Hi Guys, Below is a super cool article about how researchers are making breakthroughs in Future hard drive technology by using lasers as opposed to magnetic fields. The results is HD's that are 100 times faster than today's current standards. (even faster than SSD)
Check it out...
A team of researchers from across Europe and Asia has demonstrated a
way of using laser heat rather than magnetic fields to store data,
potentially increasing the speed of your hard drive by 100 times or
more.
Tom Ostler — a physicist at the University of York, which led the
research project — tells Wired that this would allow your machine to
save files much faster, but also reduce the machine’s power consumption
by avoiding traditional magnetic storage techniques.
This month, Ostler and his colleagues — who span research
institutions in Spain, Switzerland, Ukraine, Russia, Japan and, the
Netherlands — published a paper describing their breakthrough in the
pages of Nature Communications.
Typically, data is written to hard drives using magnetic fields. By
shifting fields, you can write 1′s and 0′s, changing the polarization of
the material where the data is stored. One polarization represents a 1;
another represents a 0.
Heat has long been the enemy of this technique, because it distorts
the fields. But with their paper, Ostler and crew have shown a way using
heat that changes a material’s polarization without using magnetic
fields, storing thousands of gigabytes of data in a single second.

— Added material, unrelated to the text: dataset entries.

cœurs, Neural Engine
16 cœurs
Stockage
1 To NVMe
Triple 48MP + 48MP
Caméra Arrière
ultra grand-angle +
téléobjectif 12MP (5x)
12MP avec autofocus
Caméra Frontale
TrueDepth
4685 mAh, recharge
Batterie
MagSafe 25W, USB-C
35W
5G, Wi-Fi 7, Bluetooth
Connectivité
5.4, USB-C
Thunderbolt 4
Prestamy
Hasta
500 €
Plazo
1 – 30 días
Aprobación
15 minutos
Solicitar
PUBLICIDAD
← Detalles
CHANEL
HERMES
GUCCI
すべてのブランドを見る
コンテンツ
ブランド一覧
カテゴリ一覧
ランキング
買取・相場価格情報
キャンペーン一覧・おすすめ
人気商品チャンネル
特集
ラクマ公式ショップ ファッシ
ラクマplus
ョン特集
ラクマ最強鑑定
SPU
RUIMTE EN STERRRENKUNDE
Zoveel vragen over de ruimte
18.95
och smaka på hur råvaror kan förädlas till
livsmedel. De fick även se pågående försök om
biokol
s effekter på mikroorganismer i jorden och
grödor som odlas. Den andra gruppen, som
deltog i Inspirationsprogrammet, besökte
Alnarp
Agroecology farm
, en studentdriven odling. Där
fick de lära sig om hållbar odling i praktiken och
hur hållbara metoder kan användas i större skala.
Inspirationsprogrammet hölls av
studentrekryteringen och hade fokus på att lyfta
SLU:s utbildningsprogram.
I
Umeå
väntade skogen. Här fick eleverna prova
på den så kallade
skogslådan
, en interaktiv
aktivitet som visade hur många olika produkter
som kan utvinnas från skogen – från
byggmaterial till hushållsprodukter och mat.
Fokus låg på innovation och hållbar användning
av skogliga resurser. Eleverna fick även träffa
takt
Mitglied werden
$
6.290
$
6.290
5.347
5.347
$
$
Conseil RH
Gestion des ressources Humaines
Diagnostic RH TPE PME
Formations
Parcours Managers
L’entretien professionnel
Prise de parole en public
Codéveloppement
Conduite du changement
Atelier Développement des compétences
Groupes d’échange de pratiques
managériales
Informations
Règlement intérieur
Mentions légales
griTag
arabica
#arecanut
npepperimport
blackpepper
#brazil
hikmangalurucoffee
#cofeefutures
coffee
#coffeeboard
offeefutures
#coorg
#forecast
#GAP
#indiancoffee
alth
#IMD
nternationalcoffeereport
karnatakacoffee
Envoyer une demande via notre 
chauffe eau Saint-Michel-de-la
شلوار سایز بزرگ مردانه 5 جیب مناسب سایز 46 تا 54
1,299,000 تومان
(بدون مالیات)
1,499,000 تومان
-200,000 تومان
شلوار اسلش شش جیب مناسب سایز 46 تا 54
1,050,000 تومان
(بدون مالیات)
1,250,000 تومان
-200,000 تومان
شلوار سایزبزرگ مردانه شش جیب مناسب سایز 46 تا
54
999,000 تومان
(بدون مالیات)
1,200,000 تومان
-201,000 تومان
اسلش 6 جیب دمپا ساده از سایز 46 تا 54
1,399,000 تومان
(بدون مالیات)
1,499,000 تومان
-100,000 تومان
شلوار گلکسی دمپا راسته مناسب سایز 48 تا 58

Basically, their laser blasts a 60-femtosecond pulse — that’s 60
quadrillionths of a second — onto a material made primarily of iron and
gadolinium.
The iron and the gadolinium are aligned in “anti-parallel,” meaning
their charges are pointing in opposite directions. But after the laser
pulse, the iron demagnetizes more quickly than the gadolinium, and for
reasons that Ostler’s group is still trying to understand, it always
switches direction when it cools. This is known as a “single switching
event,” one of the fundamental actions of storage.
The whole process, the paper claims, happens in less than 5 picoseconds, or 5 trillionths of a second.
This not the first instance of lasers recording data. Claudiu Daniel
Stanciu, a researcher at Radboud University in the Netherlands,
published his thesis on
laser-induced femtosecond magnetic recording. And TDK, a drive head
manufacturer, unveiled a similar idea in October of last year.
Yes, the technique still needs refining before reaching everyday
machines. “We believe it could go beyond the current state of the art,
as long as we can get the engineering down,” Ostler says, guessing that
it will be about 10 years before the technology hits the commercial
market.
The rub is that writing data is only half the battle. The paper
doesn’t cover reading data, and Ostler admits that there’s still no
faster way of reading data without magnetic fields.